There is nothing worse than going on a hike and having your day ruined by avoidable pitfalls. Being surprised by a pop-up thunderstorm, getting too hot or cold while on the trail or even getting lost – ok maybe not lost but, not on the right trail – can absolutely ruin what otherwise would be a great day in nature.
If you hike enough miles, you will make mistakes, you may make a poor decision, or you might just have bad luck. It is bound to happen, but there are certainly things you can do to avoid these situations. There are way more pitfalls to be encountered than I am writing about here, but these are a few I have made.

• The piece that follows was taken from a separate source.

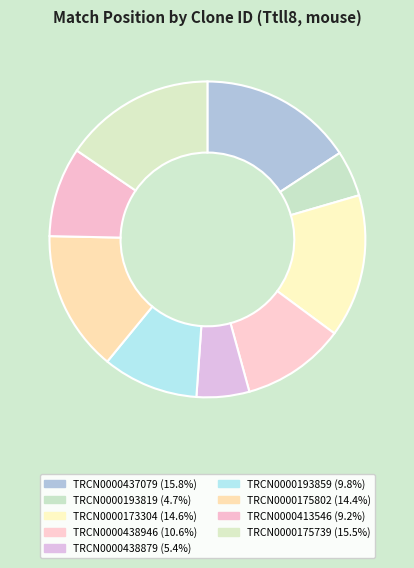

Rank the categories by value from highest to lowest.

TRCN0000437079, TRCN0000175739, TRCN0000173304, TRCN0000175802, TRCN0000438946, TRCN0000193859, TRCN0000413546, TRCN0000438879, TRCN0000193819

I have hiked many miles all over the United States: the Appalachians, the Tetons, the Rockies, the Pacific Northwest and even the plains of the Midwest. Most of my hiking has been done in the Rockies, the San Juans of Colorado to be more specific, and that beautiful part of the country is where most of my pitfalls have happened. I have been caught in earlier morning thunderstorms, I have experienced cold and wind from not having the correct layers and I have made poor decisions based on the weather that was moving in.

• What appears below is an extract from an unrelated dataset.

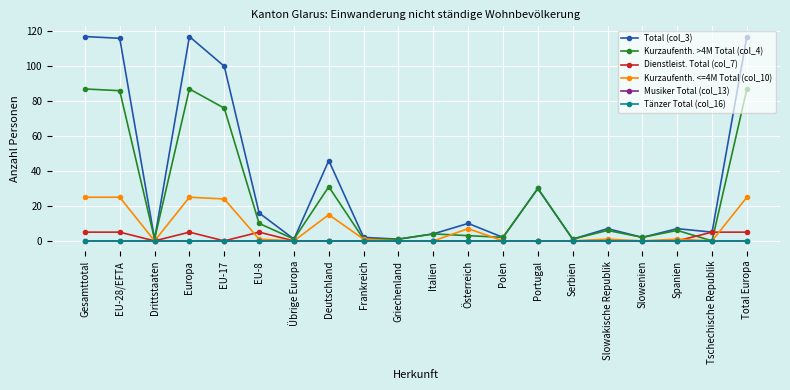

Is this an area chart (filled region under the line)?

No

The dreaded pop-up thunderstorm. Storms happen in every part of the country. Some areas have more predictable weather patterns than others, but a thunderstorm is a thunderstorm no matter where you are hiking. There are a few ways to avoid getting caught in nasty weather. The first is simple, understand the local weather patterns and check the forecast. If you have a basic understanding of the weather patterns in your area, and you check the local forecast before you leave on your hike, you will most likely be able to avoid the weather by either hiking before or after the storm or by not going altogether.

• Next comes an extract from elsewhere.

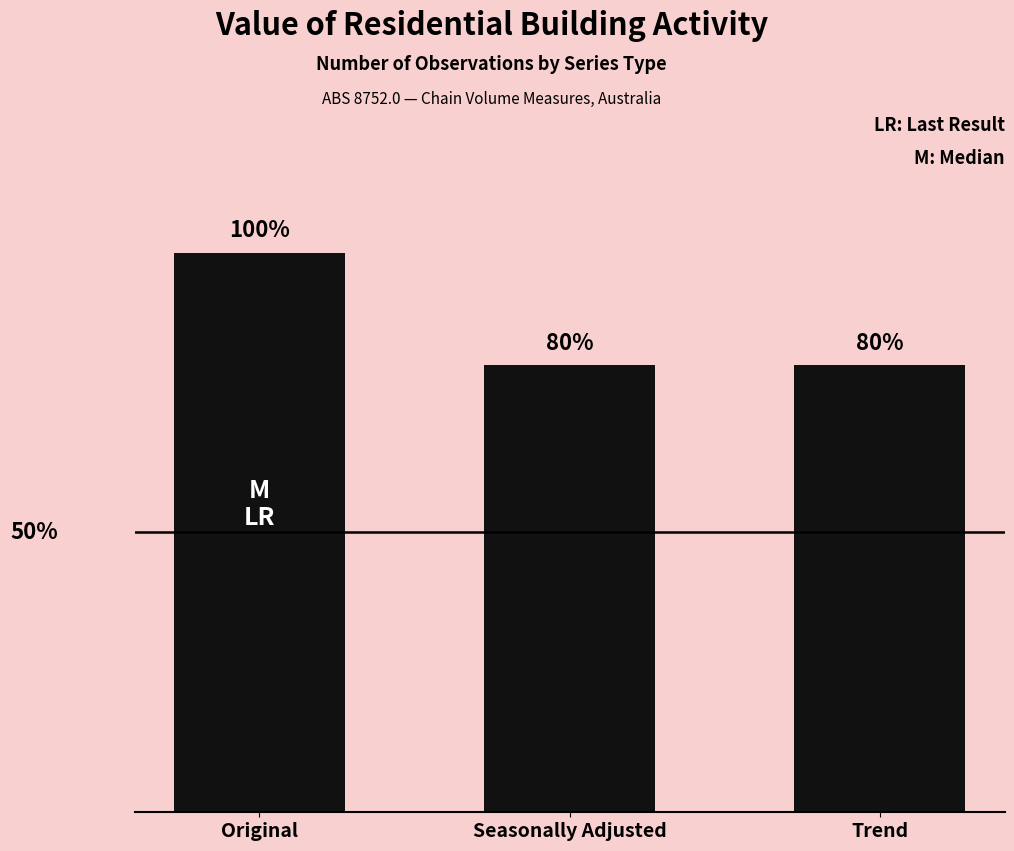

What is the label of the 2nd bar from the left?

Seasonally Adjusted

Another way to avoid thunderstorms is to leave early and be done early. Storms often happen in the afternoon, especially in mountainous terrain. A good rule of thumb is to be off the mountain by noon. Occasionally, you might just have bad luck. I am an extremely cautious hiker – as I most often hike alone – I leave early and am off the mountain early, but I still have been caught in serious unexpected storms.
If you do see weather moving in, my advice to you, turn around and get out of the way of the storm as fast as possible, at least get below tree line. Be safe, the trail will be there for another day. Don’t challenge Mother Nature, thinking you can out last the storm, she will win every time.
If you do get caught in a storm, put on the rain gear and extra layers you might need to keep warm. Getting wet on the trail and not being able to manage your body temperature for the rest of the day can wreak havoc on your level of enjoyment. If you showed up to the trail prepared, temperature management should be easy, no matter the weather. I don’t think it matters which part of the country you hike in either, always, always have layers. Rain gear will keep you dry and if you are hiking in a climate where the temperature fluctuates throughout the day have a light layer and warmer layer in your pack. Being able to peel off some clothes when you get too warm is way better than being too cold and trying to warm yourself up. If you hike in warmer climates, different type of layers may be useful as well. A long sleeve, light layer to keep the sun off your skin can help keep your body cooler.
I think the biggest pitfall I have encountered, in all my years of hiking, happened because of a poor decision I made. On a day in which I left extremely early for my hike because I knew it would be a long one, the afternoon storms came in early, and faster than usual. I decided to take a different, unmarked route back to tree line rather than hike back the way from which I came. This is a mistake I will NEVER make again. I would have been back to the trailhead faster if I had backtracked my route rather than dipping down into the trees and then having to navigate rugged, difficult terrain that I was not familiar with.
Pitfalls will happen and mistakes will be made. With a bit of planning and the willingness to turn around an enjoyable day can still be had.